[Problem]
Among the lines below, how many carry the string "label"? Reply with a number and nothing else.

[Recorded data]
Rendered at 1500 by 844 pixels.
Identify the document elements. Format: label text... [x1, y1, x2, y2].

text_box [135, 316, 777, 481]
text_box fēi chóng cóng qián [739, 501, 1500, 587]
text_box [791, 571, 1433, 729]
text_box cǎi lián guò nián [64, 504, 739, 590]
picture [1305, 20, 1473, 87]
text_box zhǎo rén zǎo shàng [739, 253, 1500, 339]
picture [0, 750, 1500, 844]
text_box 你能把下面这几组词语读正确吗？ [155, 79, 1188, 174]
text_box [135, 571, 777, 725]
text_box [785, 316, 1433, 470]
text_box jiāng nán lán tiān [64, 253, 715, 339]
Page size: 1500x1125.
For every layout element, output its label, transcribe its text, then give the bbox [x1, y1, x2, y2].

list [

[Task result]
2